● WHAT TO PRODUCE
In the records below, repeat exactly the lines between the line holding "Figure 1. Analysis framework of regulators’" and the line holding "Figure 21. Effect", inclusive, and drop the pictures.

● RECORD EXCERPTS
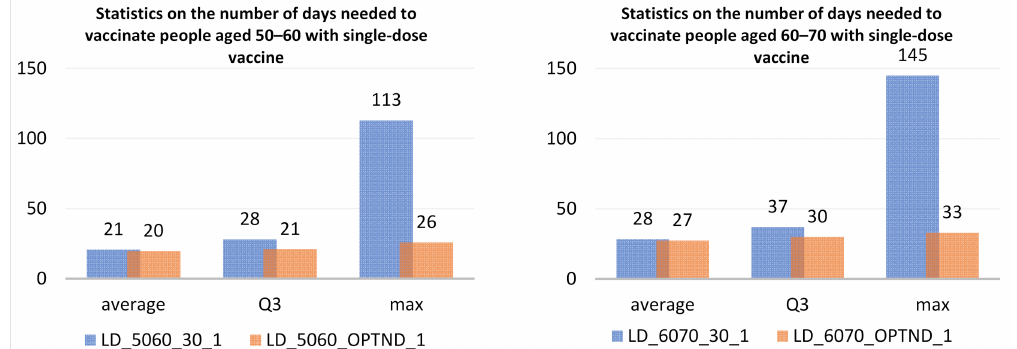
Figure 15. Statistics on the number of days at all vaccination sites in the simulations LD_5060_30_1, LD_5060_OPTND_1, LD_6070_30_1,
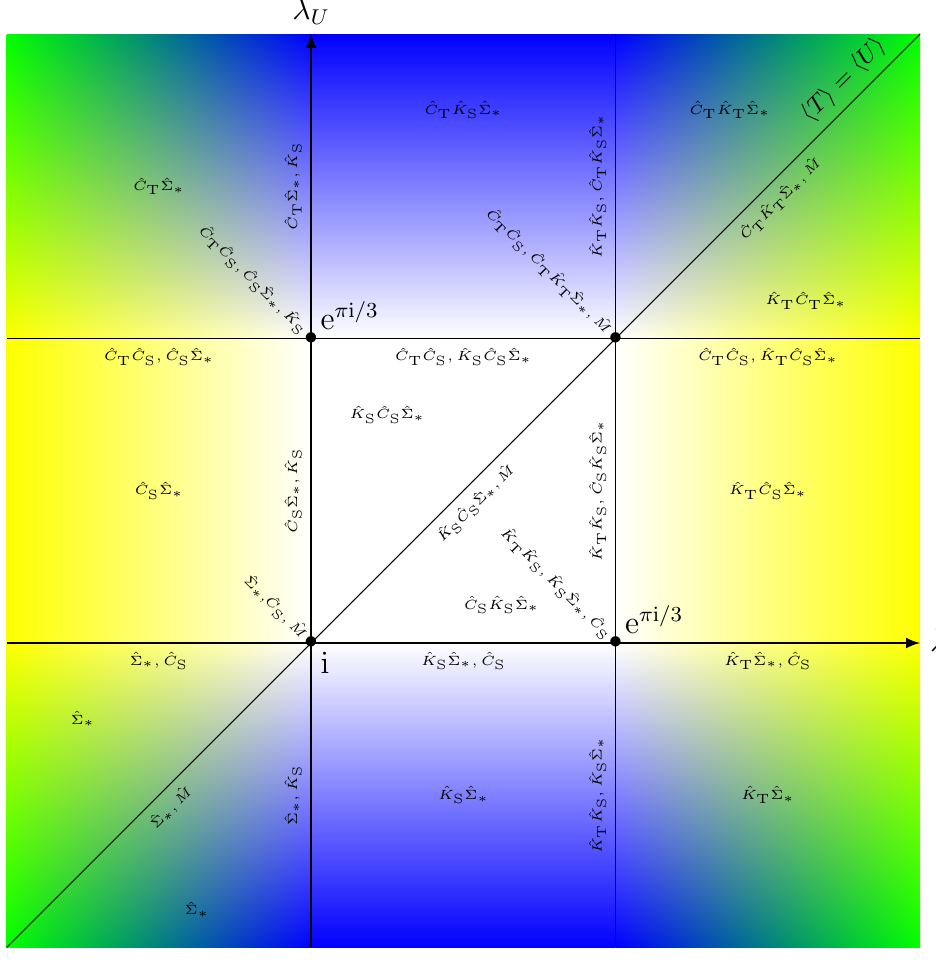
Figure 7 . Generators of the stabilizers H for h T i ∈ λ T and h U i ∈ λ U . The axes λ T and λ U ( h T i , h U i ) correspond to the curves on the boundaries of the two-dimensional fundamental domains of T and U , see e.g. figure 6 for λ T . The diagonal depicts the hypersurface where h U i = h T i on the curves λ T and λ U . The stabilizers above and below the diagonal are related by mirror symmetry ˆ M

...

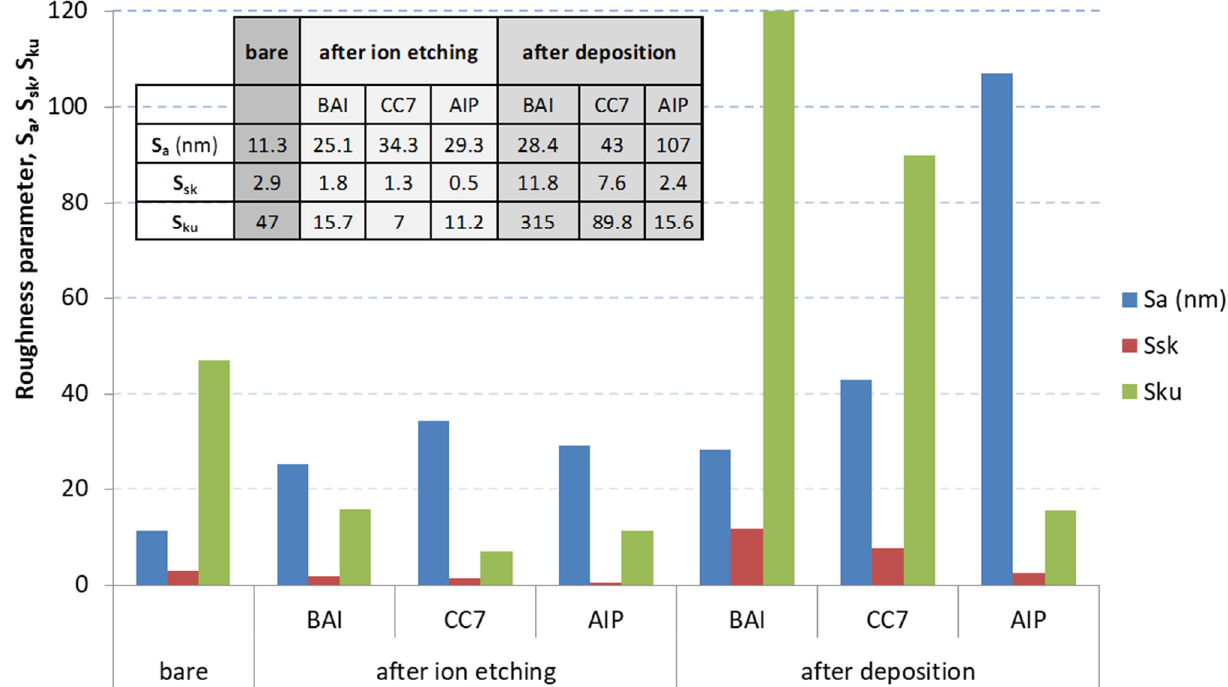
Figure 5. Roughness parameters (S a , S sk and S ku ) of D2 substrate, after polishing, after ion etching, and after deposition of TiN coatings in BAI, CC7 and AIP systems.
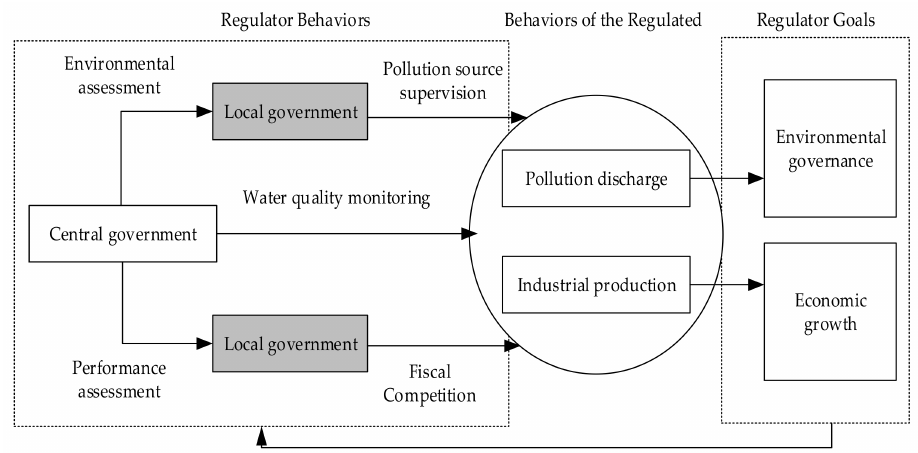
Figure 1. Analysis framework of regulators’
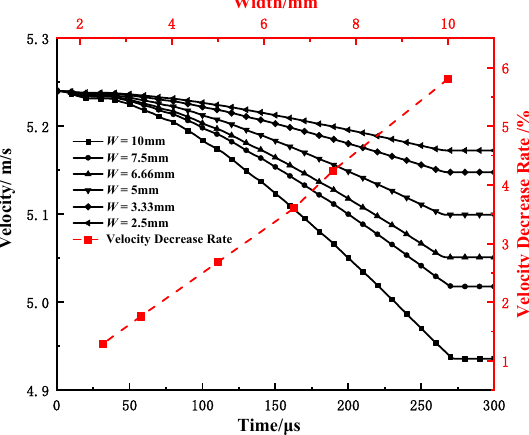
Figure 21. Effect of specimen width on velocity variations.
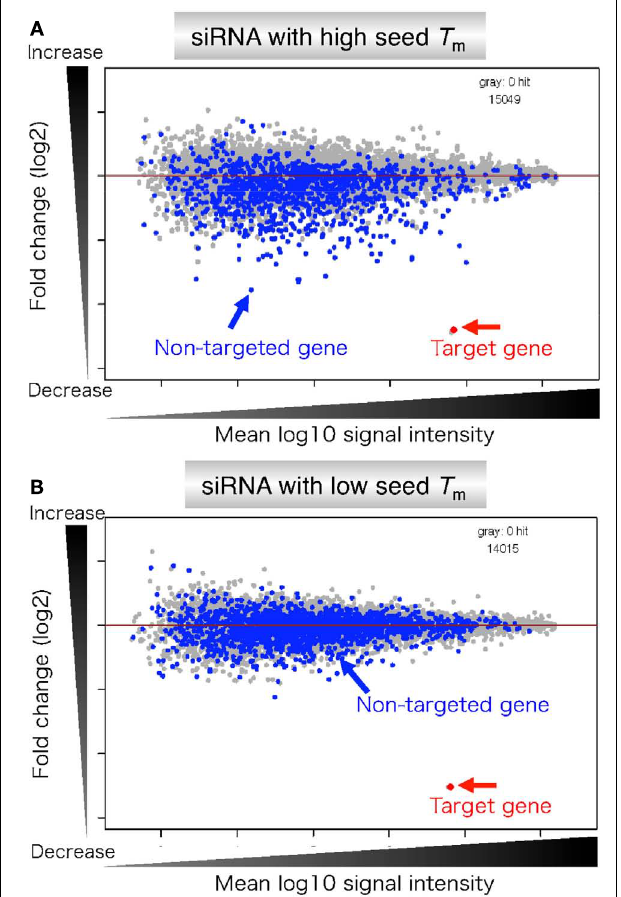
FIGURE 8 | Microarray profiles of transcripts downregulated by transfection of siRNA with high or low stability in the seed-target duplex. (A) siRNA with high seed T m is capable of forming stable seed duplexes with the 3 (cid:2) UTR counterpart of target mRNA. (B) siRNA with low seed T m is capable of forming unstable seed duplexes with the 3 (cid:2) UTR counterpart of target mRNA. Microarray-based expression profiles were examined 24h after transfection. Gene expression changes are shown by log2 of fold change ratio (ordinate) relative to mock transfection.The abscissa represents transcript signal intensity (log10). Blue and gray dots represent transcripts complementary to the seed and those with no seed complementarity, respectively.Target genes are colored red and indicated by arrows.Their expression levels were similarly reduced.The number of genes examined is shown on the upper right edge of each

---

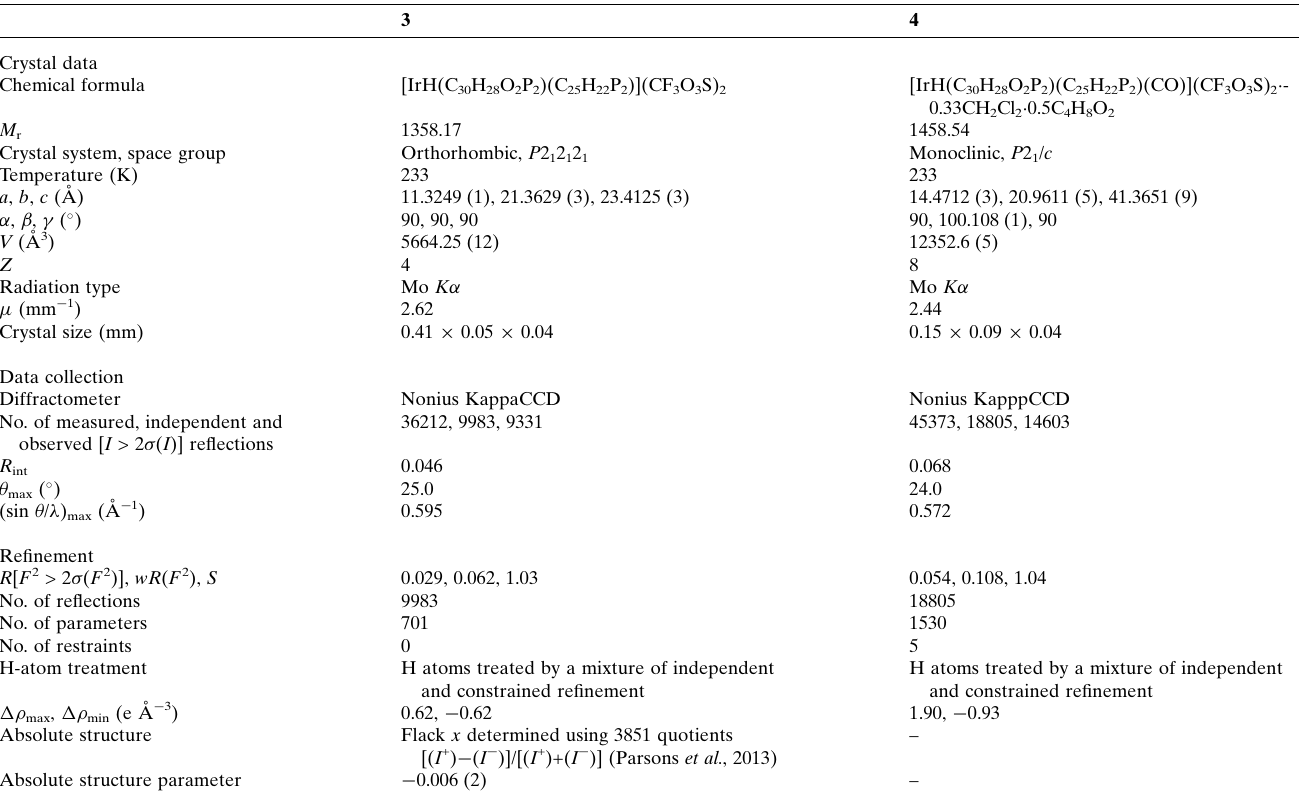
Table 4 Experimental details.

● SOLUTION TO THE PROBLEM
Figure 1. Analysis framework of regulators’
Figure 21. Effect of specimen width on velocity variations.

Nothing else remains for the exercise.